Description of the task: Express the lines from the start of the records through the line containing "- Borsh序列化: https://borsh.io/", inclusive, as a JSON list of strings, one string per line, omitting blank lines.

--- START ---

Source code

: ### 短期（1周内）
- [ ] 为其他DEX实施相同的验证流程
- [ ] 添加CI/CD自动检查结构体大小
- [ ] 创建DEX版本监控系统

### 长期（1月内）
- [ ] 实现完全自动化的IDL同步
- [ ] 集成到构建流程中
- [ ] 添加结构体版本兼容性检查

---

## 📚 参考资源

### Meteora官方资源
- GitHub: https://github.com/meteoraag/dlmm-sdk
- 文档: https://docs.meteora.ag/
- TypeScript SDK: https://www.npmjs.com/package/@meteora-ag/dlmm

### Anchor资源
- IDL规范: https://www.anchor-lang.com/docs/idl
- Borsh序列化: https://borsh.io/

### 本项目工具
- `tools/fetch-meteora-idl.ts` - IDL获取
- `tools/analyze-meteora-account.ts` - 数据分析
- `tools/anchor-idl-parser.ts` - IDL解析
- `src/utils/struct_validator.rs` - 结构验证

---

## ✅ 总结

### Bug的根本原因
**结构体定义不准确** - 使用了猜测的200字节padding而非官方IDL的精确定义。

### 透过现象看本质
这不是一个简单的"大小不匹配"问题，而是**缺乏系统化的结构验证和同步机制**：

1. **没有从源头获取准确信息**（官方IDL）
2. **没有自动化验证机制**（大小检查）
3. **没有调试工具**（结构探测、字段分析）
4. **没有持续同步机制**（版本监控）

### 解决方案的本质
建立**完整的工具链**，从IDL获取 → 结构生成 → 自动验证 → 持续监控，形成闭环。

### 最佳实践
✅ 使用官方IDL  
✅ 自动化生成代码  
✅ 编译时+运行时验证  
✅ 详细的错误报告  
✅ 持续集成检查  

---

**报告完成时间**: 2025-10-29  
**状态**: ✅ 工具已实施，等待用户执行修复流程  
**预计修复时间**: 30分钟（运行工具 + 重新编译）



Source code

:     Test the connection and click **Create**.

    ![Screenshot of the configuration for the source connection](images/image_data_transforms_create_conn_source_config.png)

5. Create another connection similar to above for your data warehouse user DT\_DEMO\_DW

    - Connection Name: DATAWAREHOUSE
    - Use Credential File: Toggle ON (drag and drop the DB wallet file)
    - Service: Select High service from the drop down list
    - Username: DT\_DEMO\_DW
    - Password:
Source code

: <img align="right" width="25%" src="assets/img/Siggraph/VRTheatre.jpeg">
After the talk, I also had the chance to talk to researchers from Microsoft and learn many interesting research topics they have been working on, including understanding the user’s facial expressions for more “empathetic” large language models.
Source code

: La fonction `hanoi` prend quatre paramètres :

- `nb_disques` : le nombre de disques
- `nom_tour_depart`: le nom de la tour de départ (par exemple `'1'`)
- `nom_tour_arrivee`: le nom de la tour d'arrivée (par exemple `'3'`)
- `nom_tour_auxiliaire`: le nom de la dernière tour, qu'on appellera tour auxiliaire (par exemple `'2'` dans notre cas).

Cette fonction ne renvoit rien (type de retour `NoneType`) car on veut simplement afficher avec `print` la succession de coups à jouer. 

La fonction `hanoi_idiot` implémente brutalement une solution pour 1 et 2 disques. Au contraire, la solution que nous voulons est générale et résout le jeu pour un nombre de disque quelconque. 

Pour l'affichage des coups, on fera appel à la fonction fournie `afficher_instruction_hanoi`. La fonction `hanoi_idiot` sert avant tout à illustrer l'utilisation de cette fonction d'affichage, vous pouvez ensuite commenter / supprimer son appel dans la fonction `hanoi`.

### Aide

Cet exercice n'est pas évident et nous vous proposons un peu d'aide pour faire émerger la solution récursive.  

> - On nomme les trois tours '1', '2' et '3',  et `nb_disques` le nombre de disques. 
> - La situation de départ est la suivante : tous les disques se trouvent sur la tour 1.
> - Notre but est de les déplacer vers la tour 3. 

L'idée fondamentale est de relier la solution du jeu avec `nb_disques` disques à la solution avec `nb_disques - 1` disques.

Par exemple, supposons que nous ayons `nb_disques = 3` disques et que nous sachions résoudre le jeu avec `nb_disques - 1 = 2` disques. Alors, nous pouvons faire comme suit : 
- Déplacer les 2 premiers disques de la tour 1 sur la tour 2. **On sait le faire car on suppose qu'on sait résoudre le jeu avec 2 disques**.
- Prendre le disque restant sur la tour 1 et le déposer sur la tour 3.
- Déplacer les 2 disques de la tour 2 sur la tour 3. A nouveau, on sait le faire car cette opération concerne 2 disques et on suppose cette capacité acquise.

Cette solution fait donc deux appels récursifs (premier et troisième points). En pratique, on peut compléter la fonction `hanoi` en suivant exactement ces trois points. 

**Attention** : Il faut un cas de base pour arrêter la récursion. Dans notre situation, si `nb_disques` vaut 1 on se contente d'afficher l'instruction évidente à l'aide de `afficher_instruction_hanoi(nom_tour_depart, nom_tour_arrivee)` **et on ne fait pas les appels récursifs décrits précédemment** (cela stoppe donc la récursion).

--- END ---

Answer to this task:
[
  "Source code",
  ": ### 短期（1周内）",
  "- [ ] 为其他DEX实施相同的验证流程",
  "- [ ] 添加CI/CD自动检查结构体大小",
  "- [ ] 创建DEX版本监控系统",
  "### 长期（1月内）",
  "- [ ] 实现完全自动化的IDL同步",
  "- [ ] 集成到构建流程中",
  "- [ ] 添加结构体版本兼容性检查",
  "---",
  "## 📚 参考资源",
  "### Meteora官方资源",
  "- GitHub: https://github.com/meteoraag/dlmm-sdk",
  "- 文档: https://docs.meteora.ag/",
  "- TypeScript SDK: https://www.npmjs.com/package/@meteora-ag/dlmm",
  "### Anchor资源",
  "- IDL规范: https://www.anchor-lang.com/docs/idl",
  "- Borsh序列化: https://borsh.io/"
]